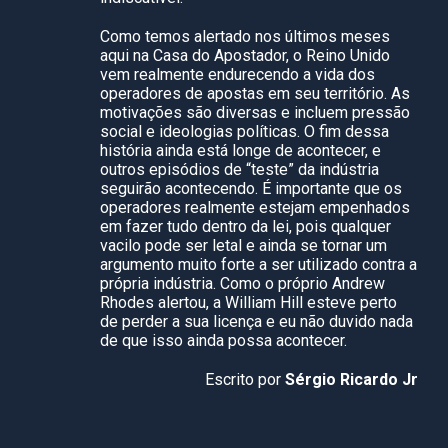
Como temos alertado nos últimos meses
aqui na Casa do Apostador, o Reino Unido
vem realmente endurecendo a vida dos
operadores de apostas em seu território. As
motivações são diversas e incluem pressão
social e ideologias políticas. O fim dessa
história ainda está longe de acontecer, e
outros episódios de “teste” da indústria
seguirão acontecendo. É importante que os
operadores realmente estejam empenhados
em fazer tudo dentro da lei, pois qualquer
vacilo pode ser letal e ainda se tornar um
argumento muito forte a ser utilizado contra a
própria indústria. Como o próprio Andrew
Rhodes alertou, a William Hill esteve perto
de perder a sua licença e eu não duvido nada
de que isso ainda possa acontecer.
Escrito por
Sérgio Ricardo Jr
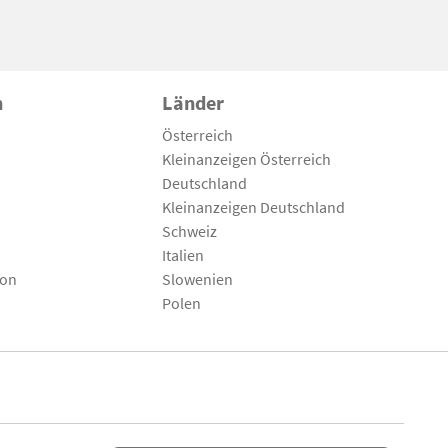
n
Länder
Österreich
Kleinanzeigen Österreich
Deutschland
Kleinanzeigen Deutschland
Schweiz
Italien
son
Slowenien
Polen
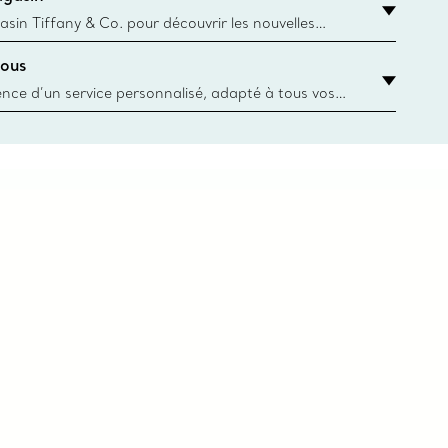
asin Tiffany & Co. pour découvrir les nouvelles
 collections emblématiques et bien plus encore.
ous
asin le plus près
ience d’un service personnalisé, adapté à tous vos
 conseillers à la clientèle Tiffany & Co. Que ce soit
ne bague de fiançailles ou un cadeau, ou bien pour
z-vous virtuel ou en magasin, nous so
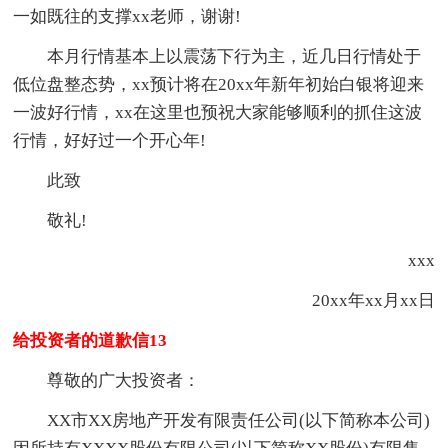
一如既往的支撑xx老师，谢谢!
本月行情基本上以震荡下行为主，近几日行情处于
低位盘整态势，xx预计将在20xx年新年初始白银将迎来
一波好行情，xx在这里也预祝大家能够顺利的抓住这波
行情，好好过一个开心年!
此致
敬礼!
xxx
20xx年xx月xx日
给投资者的道歉信13
尊敬的广大投资者：
XX市XX房地产开发有限责任公司(以下简称本公司)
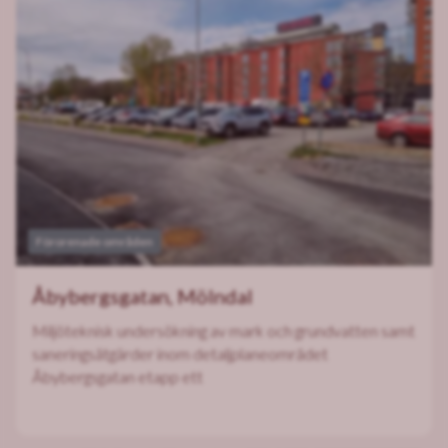
Förorenade områden
Åbybergsgatan, Mölndal
Miljöteknisk undersökning av mark och grundvatten samt
saneringsåtgärder inom detaljplaneområdet
Åbybergsgatan etapp ett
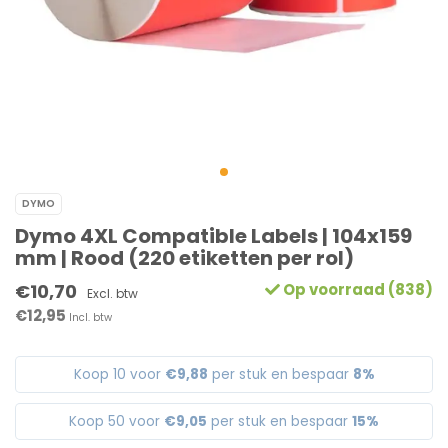
DYMO
Dymo 4XL Compatible Labels | 104x159
mm | Rood (220 etiketten per rol)
€10,70
Op voorraad (838)
Excl. btw
€12,95
Incl. btw
Koop 10 voor
€9,88
per stuk en bespaar
8%
Koop 50 voor
€9,05
per stuk en bespaar
15%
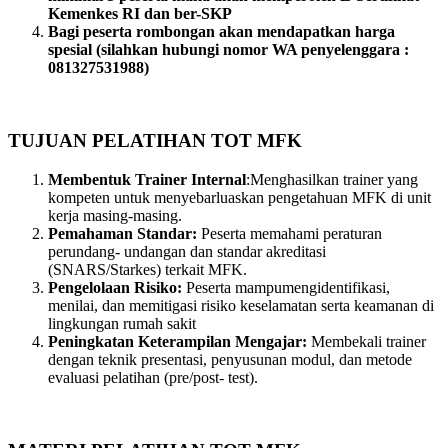
Kemenkes RI dan ber-SKP
Bagi peserta rombongan akan mendapatkan harga
spesial (silahkan hubungi nomor WA penyelenggara :
081327531988)
TUJUAN PELATIHAN TOT MFK
Membentuk Trainer Internal
:Menghasilkan trainer yang
kompeten untuk menyebarluaskan pengetahuan MFK di unit
kerja masing-masing.
Pemahaman Standar:
Peserta memahami peraturan
perundang- undangan dan standar akreditasi
(SNARS/Starkes) terkait MFK.
Pengelolaan Risiko:
Peserta mampumengidentifikasi,
menilai, dan memitigasi risiko keselamatan serta keamanan di
lingkungan rumah sakit
Peningkatan Keterampilan Mengajar:
Membekali trainer
dengan teknik presentasi, penyusunan modul, dan metode
evaluasi pelatihan (pre/post- test).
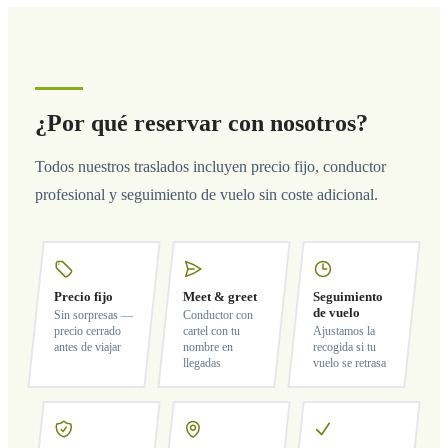
¿Por qué reservar con nosotros?
Todos nuestros traslados incluyen precio fijo, conductor
profesional y seguimiento de vuelo sin coste adicional.
Precio fijo
Meet & greet
Seguimiento
de vuelo
Sin sorpresas —
Conductor con
precio cerrado
cartel con tu
Ajustamos la
antes de viajar
nombre en
recogida si tu
llegadas
vuelo se retrasa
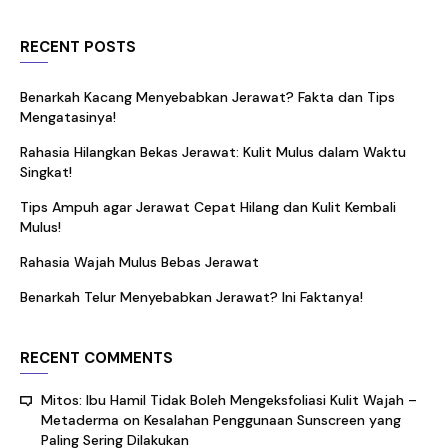
RECENT POSTS
Benarkah Kacang Menyebabkan Jerawat? Fakta dan Tips
Mengatasinya!
Rahasia Hilangkan Bekas Jerawat: Kulit Mulus dalam Waktu
Singkat!
Tips Ampuh agar Jerawat Cepat Hilang dan Kulit Kembali
Mulus!
Rahasia Wajah Mulus Bebas Jerawat
Benarkah Telur Menyebabkan Jerawat? Ini Faktanya!
RECENT COMMENTS
Mitos: Ibu Hamil Tidak Boleh Mengeksfoliasi Kulit Wajah –
Metaderma
on
Kesalahan Penggunaan Sunscreen yang
Paling Sering Dilakukan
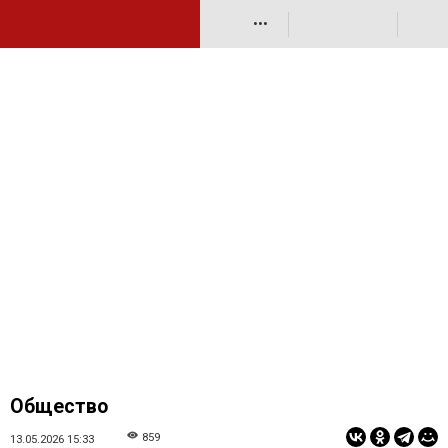
•••
Общество
859
13.05.2026 15:33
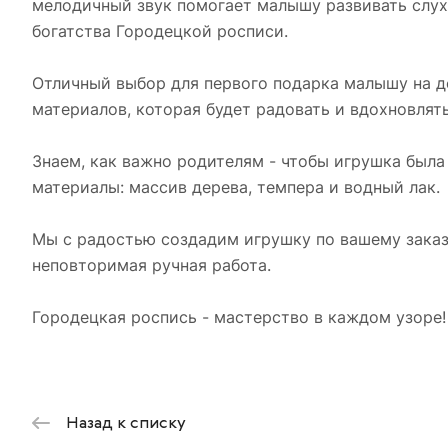
мелодичный звук помогает малышу развивать слух 
богатства Городецкой росписи.
Отличный выбор для первого подарка малышу на д
материалов, которая будет радовать и вдохновлять
Знаем, как важно родителям - чтобы игрушка была
материалы: массив дерева, темпера и водный лак.
Мы с радостью создадим игрушку по вашему заказ
неповторимая ручная работа.
Городецкая роспись - мастерство в каждом узоре!
Назад к списку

__Task instructions__. The answer must be an exact copy of the lines from the one containing "antes de viajar" through the last line of the records, with no pictures included.

__Output of the task__.
antes de viajar
nombre en
recogida si tu
llegadas
vuelo se retrasa
RECENT POSTS
Benarkah Kacang Menyebabkan Jerawat? Fakta dan Tips
Mengatasinya!
Rahasia Hilangkan Bekas Jerawat: Kulit Mulus dalam Waktu
Singkat!
Tips Ampuh agar Jerawat Cepat Hilang dan Kulit Kembali
Mulus!
Rahasia Wajah Mulus Bebas Jerawat
Benarkah Telur Menyebabkan Jerawat? Ini Faktanya!
RECENT COMMENTS
Mitos: Ibu Hamil Tidak Boleh Mengeksfoliasi Kulit Wajah –
Metaderma
on
Kesalahan Penggunaan Sunscreen yang
Paling Sering Dilakukan
•••
Общество
859
13.05.2026 15:33
мелодичный звук помогает малышу развивать слух 
богатства Городецкой росписи.
Отличный выбор для первого подарка малышу на д
материалов, которая будет радовать и вдохновлять
Знаем, как важно родителям - чтобы игрушка была
материалы: массив дерева, темпера и водный лак.
Мы с радостью создадим игрушку по вашему заказ
неповторимая ручная работа.
Городецкая роспись - мастерство в каждом узоре!
Назад к списку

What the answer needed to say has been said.